Это еще что такое? Ничего такого я с собой не упаковывала.
Незнакомых веревочек же набрался целый кулак. Вера вытянула их на свет божий. В руках оказался бабушкин платок. Еще одна вещь, которую Вера не могла оставить, покидая дом. Она улыбнулась.
И все же упаковала.
Старый платок выцвел от времени, но некогда, как угодливо предлагала Верочкина детская память, он был расписан сочными темно-оранжевыми маками. Вера прижала платок к щеке. Спустя столько лет бабушкиного запаха не осталось. И тем не менее, каким-то образом Вера чувствовала именно ее запах. Вернее, цветочного мыла, что всегда хранилось с ним рядом.
Бабушка надевала платок исключительно по праздникам, а в остальное время он хранился в верхнем ящике комода, проложенный папиросной бумагой.
Уже позже, сидя на тенистом, но прогретом крыльце, Вера стала увязывать маковое поле с платка в мелодию. Вот только в ней не было саксофона, не было джаза. В ней журчал виртуозный перебор цимбал и тревожно выводил звуки аккордеон. Ветер трепал яркие маковые головы, которые кланялись новому дню, а за горизонтом этого огненного поля притаилось будущее. Сегодня Вере не хотелось в него заглянуть. Ей хотелось остаться в этом моменте, на заброшенном вокзале. Сидеть закутанной в бабушкин платок и не загадывать назавтра. Проигрыватель так и остался лежать на коленях. Вере было достаточно музыки, звучавшей в голове.
Глеб
А в это время Глеб деловито сновал по двору, то и дело скрываясь за домом и появляясь снова. Хозяин станции хлопотал, не обращая внимания ни на Веру, ни на путающегося под ногами Фокса.

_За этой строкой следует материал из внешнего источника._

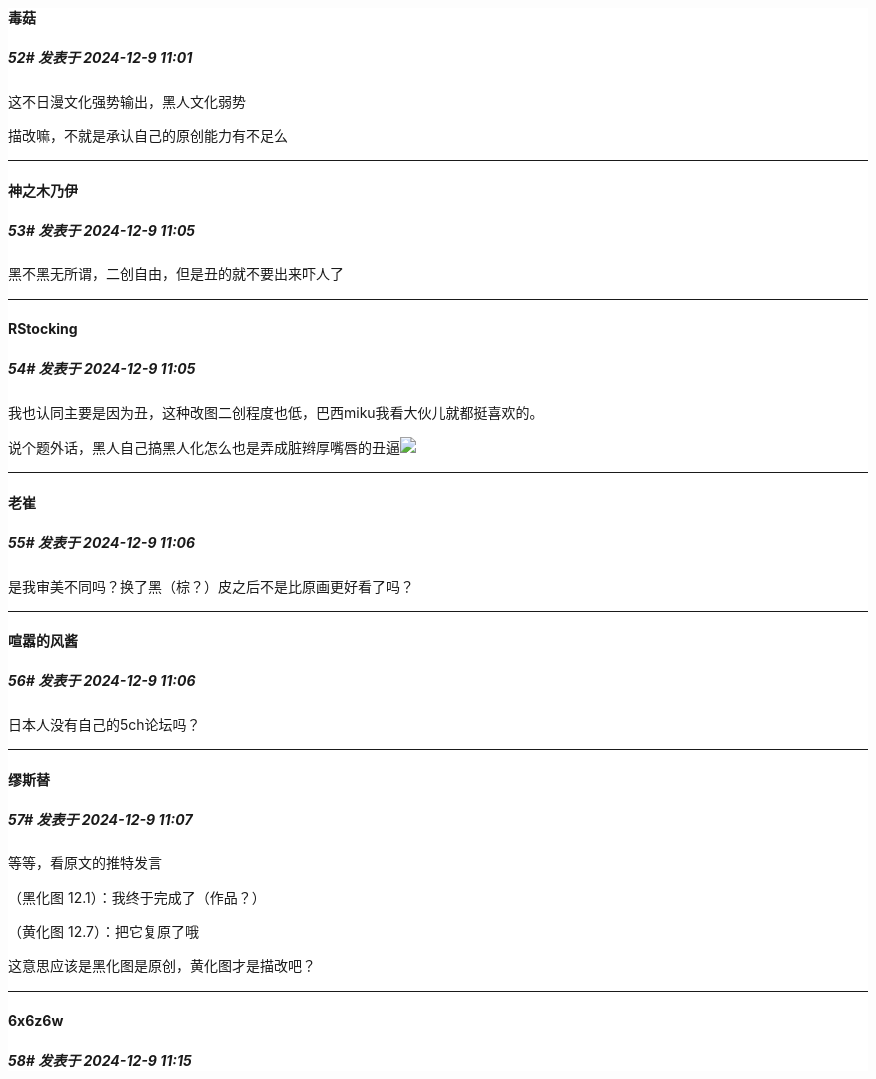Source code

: ####  毒菇  
##### 52#       发表于 2024-12-9 11:01

这不日漫文化强势输出，黑人文化弱势

描改嘛，不就是承认自己的原创能力有不足么

*****

####  神之木乃伊  
##### 53#       发表于 2024-12-9 11:05

黑不黑无所谓，二创自由，但是丑的就不要出来吓人了

*****

####  RStocking  
##### 54#       发表于 2024-12-9 11:05

我也认同主要是因为丑，这种改图二创程度也低，巴西miku我看大伙儿就都挺喜欢的。

说个题外话，黑人自己搞黑人化怎么也是弄成脏辫厚嘴唇的丑逼<img src="https://static.saraba1st.com/image/smiley/face2017/049.png" referrerpolicy="no-referrer">


*****

####  老崔  
##### 55#       发表于 2024-12-9 11:06

是我审美不同吗？换了黑（棕？）皮之后不是比原画更好看了吗？

*****

####  喧嚣的风酱  
##### 56#       发表于 2024-12-9 11:06

日本人没有自己的5ch论坛吗？

*****

####  缪斯替  
##### 57#       发表于 2024-12-9 11:07

等等，看原文的推特发言

（黑化图 12.1）：我终于完成了（作品？）

（黄化图 12.7）：把它复原了哦

这意思应该是黑化图是原创，黄化图才是描改吧？


*****

####  6x6z6w  
##### 58#       发表于 2024-12-9 11:15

День был теплым, но не жарким, и в воздухе чувствовалось небольшое движение. Еще не ветерок, только легкий намек. Глеб чувствовал в себе какой-то непонятный подъем сил. Давно уже не было у него такого настроения. После долгого июльского застоя он почувствовал свежесть − новизну. Давно в его уединенной жизни не происходило ничего интересного. Утренний эпизод с Верой и джазом заставил его посмотреть на свою гостью иными глазами. Не то чтобы он проникся к ней неожиданной теплотой, нет. Но вдруг, совершенно против своей воли, он осознал, что она не просто женщина с поезда, случайно оказавшаяся на его станции. Он увидел в Вере больше, чем позволял себе видеть до сих пор. Увидел, что у нее есть своя история и прошлое. Внезапно Вера стала для него вторым томом недописанной трилогии. Глеб не знал, что было в первом томе и о чем когда-нибудь в будущем будет повествовать том третий. Сегодня он словно вытянул с полки книгу наугад, произвольно открыл страницу – и неожиданно для себя зачитался. Зачитался до такой степени, что в нем проснулось желание достать с полки первый том этой книги и прочесть от корки до корки. Он захотел узнать, что привело ее сюда.